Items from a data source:
........

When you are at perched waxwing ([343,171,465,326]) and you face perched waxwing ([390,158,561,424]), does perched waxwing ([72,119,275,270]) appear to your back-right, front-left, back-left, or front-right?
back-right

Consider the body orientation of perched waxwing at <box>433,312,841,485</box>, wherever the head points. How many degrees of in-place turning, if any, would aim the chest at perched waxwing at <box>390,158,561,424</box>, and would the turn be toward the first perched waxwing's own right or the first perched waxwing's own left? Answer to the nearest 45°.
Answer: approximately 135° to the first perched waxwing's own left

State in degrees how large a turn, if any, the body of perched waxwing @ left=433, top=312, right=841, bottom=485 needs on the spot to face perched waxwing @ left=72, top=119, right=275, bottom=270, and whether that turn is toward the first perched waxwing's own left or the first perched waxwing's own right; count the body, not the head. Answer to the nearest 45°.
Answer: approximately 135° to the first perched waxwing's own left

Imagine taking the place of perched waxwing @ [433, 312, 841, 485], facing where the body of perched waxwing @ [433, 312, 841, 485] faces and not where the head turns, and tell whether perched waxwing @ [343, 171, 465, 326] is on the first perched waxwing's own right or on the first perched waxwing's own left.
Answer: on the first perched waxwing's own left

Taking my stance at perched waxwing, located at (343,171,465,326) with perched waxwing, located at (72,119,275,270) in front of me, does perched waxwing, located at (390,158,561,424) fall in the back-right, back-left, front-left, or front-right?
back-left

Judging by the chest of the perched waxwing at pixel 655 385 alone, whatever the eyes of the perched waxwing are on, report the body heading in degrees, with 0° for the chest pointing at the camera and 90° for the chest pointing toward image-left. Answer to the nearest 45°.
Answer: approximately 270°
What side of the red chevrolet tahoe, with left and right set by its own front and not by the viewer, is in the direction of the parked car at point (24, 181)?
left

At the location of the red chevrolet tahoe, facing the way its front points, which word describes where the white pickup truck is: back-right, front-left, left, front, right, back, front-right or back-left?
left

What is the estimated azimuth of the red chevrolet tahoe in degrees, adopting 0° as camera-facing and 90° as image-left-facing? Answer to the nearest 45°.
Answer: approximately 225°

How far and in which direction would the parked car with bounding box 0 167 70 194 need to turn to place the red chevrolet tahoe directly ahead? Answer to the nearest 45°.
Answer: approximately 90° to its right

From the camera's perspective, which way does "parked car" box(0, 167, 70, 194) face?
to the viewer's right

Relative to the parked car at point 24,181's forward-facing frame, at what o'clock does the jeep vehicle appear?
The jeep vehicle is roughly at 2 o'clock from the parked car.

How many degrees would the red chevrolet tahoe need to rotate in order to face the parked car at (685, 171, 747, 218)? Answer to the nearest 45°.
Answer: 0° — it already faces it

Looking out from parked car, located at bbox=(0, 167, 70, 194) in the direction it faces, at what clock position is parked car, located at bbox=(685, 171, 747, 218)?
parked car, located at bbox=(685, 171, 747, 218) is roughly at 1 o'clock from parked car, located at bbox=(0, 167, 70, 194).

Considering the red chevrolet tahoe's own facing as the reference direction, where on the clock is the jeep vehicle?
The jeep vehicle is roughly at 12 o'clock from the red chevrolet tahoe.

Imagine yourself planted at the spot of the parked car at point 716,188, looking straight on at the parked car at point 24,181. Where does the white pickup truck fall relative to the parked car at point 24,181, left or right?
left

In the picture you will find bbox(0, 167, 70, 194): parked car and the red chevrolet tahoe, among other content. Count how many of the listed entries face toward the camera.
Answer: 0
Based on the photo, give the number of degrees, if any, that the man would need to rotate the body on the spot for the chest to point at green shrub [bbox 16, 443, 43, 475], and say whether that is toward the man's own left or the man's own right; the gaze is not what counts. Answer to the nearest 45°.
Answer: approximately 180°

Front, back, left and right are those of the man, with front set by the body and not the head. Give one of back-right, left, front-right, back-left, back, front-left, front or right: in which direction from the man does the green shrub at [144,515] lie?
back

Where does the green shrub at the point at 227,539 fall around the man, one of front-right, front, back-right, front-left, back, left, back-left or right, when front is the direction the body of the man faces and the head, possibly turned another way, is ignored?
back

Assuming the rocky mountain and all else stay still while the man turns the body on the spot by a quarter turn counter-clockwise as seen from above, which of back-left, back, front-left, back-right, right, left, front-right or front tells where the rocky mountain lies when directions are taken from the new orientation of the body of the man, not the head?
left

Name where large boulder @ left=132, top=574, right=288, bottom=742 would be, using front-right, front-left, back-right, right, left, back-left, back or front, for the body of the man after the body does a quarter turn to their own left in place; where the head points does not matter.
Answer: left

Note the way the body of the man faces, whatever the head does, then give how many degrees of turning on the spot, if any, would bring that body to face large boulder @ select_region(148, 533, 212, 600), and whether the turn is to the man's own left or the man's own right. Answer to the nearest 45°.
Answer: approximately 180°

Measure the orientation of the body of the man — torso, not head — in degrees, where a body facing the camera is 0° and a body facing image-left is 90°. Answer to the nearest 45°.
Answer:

........

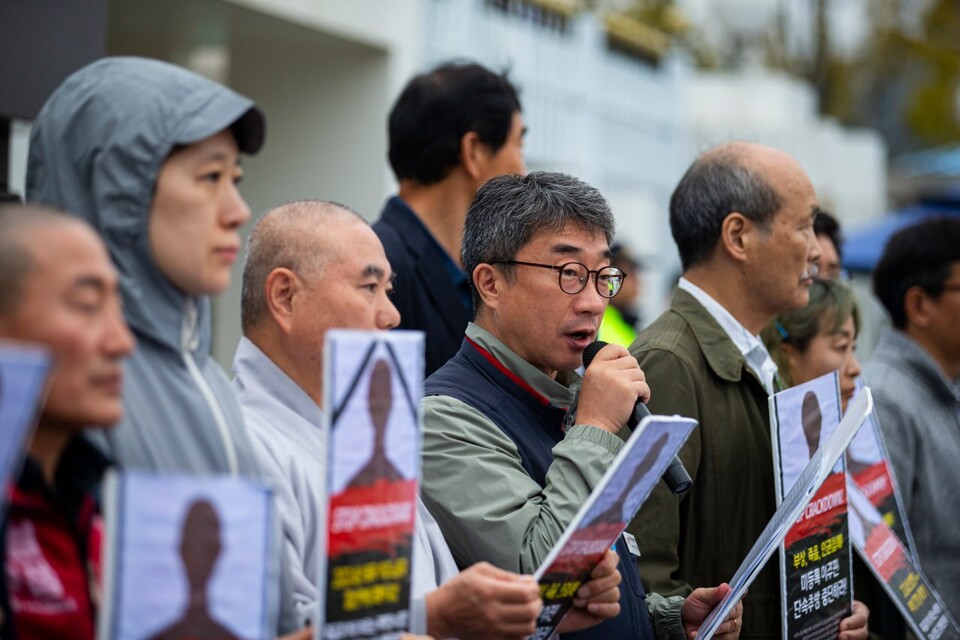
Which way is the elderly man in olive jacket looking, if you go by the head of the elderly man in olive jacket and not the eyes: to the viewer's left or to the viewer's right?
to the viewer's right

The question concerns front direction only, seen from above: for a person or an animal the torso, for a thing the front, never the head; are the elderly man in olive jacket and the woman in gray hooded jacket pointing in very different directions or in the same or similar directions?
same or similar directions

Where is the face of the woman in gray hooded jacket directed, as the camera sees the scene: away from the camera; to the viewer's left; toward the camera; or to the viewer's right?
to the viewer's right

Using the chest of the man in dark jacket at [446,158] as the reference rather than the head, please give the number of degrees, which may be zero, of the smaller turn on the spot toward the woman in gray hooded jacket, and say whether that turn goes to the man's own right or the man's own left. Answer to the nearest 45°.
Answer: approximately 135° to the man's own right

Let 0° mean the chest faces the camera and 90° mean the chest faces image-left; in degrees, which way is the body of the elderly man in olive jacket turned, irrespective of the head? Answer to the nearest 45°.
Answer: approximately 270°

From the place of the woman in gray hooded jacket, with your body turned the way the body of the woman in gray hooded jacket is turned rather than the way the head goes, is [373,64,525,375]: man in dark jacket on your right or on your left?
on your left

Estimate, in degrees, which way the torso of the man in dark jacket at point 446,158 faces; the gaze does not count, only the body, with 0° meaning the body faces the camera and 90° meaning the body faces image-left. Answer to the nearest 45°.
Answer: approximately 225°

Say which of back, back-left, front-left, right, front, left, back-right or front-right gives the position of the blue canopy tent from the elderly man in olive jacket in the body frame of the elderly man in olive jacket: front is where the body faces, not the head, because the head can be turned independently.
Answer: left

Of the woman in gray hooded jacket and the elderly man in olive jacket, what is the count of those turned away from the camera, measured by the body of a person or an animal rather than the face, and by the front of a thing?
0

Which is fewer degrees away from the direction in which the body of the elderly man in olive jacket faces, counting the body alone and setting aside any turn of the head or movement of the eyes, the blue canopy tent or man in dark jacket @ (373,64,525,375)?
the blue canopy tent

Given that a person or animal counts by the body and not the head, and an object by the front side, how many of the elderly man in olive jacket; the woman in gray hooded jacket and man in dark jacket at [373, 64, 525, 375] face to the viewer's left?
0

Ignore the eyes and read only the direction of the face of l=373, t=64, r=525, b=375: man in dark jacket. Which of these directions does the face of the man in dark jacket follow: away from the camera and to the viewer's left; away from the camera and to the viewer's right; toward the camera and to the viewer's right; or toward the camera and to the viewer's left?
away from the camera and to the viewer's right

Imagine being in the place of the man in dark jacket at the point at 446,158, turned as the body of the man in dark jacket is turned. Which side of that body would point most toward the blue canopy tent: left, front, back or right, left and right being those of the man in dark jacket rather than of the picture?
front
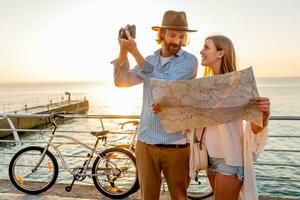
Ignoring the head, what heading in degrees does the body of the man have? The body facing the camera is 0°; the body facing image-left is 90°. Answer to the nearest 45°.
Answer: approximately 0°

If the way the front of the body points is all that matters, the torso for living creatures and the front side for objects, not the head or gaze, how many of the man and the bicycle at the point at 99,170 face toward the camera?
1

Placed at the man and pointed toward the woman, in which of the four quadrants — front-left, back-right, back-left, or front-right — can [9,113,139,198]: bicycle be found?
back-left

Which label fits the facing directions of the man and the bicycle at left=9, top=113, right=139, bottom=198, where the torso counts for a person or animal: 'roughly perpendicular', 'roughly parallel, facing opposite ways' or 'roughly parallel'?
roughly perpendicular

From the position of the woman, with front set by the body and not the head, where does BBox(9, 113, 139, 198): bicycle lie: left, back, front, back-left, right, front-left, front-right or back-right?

........

| ACTION ITEM |
In the material, between the line holding "Which label fits" and the line holding "From the position", inclusive, swap "bicycle" for "scooter" and give those lines again with nothing else changed.

| TASK ANSWER |
Which label fits the facing directions of the man and the scooter at left=9, top=113, right=139, bottom=198, where the torso counts for a person or animal: 'roughly perpendicular', 'roughly parallel, facing opposite ways' or 'roughly parallel'?
roughly perpendicular

From the position of the woman, with front set by the body and not the head, where does BBox(9, 113, 139, 198): scooter lie: left, back, front, back-left, right, front-left, front-right or back-right?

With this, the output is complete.